Allergy and Clinical Immunology Department, Rasool Akram Medical Complex, Iran University of Medical Sciences, Tehran, Iran.
*Corresponding Author : Mina Ahmadi
Department of Allergy and Clinical Immunology, School of Medicine, Iran University of Medical Sciences, Hemmat Highway, 1996713883 Tehran, Iran. Tel: +98-9138027388;
Email: [email protected]
Received : Aug 07, 2023
Accepted : Aug 24, 2023
Published : Aug 31, 2023
Archived : www.jcimcr.org
Copyright : © Ahmadi M (2023).
In this article, we aim to report a patient whom initially presented with initial symptoms suggestive of an underlying immunodeficiency, but diagnostic workups lead us towards suspecting an underlying hemato-oncologic disorder. A 17-month-old infant girl (M.A) initially presented with chronic diarrhea and failure to gain weight was referred to allergy and immunology department of Hazrat-e-Rasool hospital. Her symptoms began at around 6 months of age and she was initially 7 kg when first visited.
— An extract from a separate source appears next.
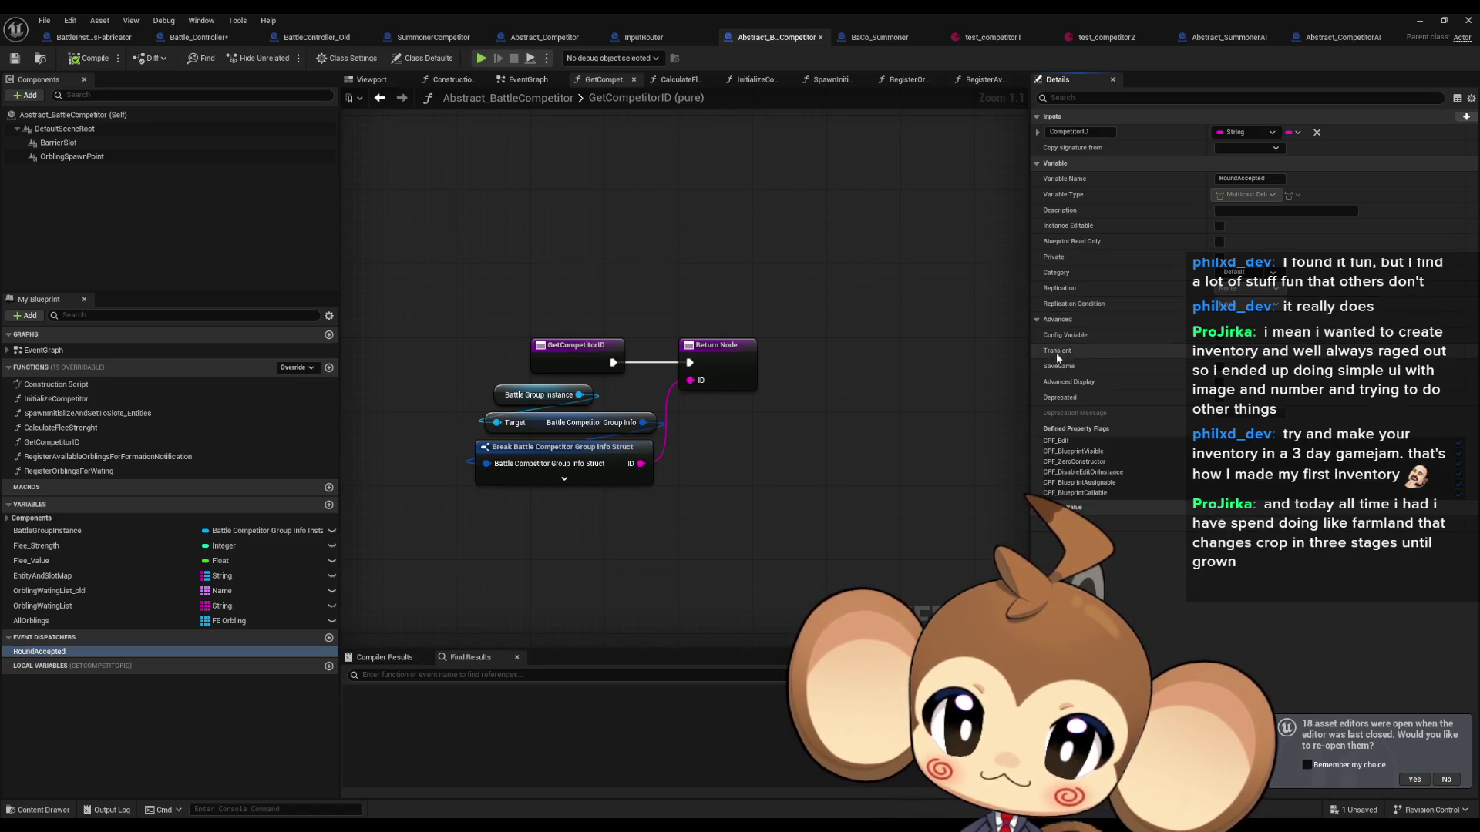
pyautogui.click(1219, 398)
Three months after the initial complains, alopecia and alopecia areata as well as mass-like growth in her abdomen were added to her symptoms. She then was admitted to the hospital several times to due symptoms such as dehydration, Vomiting and fever. Also 3 incidences of otitis-media treated with antibiotics and one ICU-admission due to lobar pneumonia was reported in her history. Her previous laboratory data showed microcytic anemia and thrombocytosis. She had serologic and endoscopic work-ups for celiac disease which all were negative. By the paraclinical results, almost all tests were normal, so we could rule out the primary immunodeficiencies. Due to an increase in the patient’s abdominal circumference a sonographic study was performed, showing a heteroechogenous mass sized 45 x 55 millimeters at retroperitoneal area. Additional Imaging with MRI was requested and proved the previous imaging study by showing a 53 x 45 x 54 millimeters mass located at left retroperitoneum. Biopsy was performed on the mass and pathological studies proven the mass to be ganglioneuroblastoma. For additional workups patient was admitted to oncology ward however unfortunately 9 days after the biopsy was performed, patient passed.
Immunodeficiencies are known as a group a disorders caused by disturbances in quantities and/or functional properties of innate and adaptive immune responses [1,2]. They are classified as primary and secondary if their origin is genetic material and acquired, respectively [3].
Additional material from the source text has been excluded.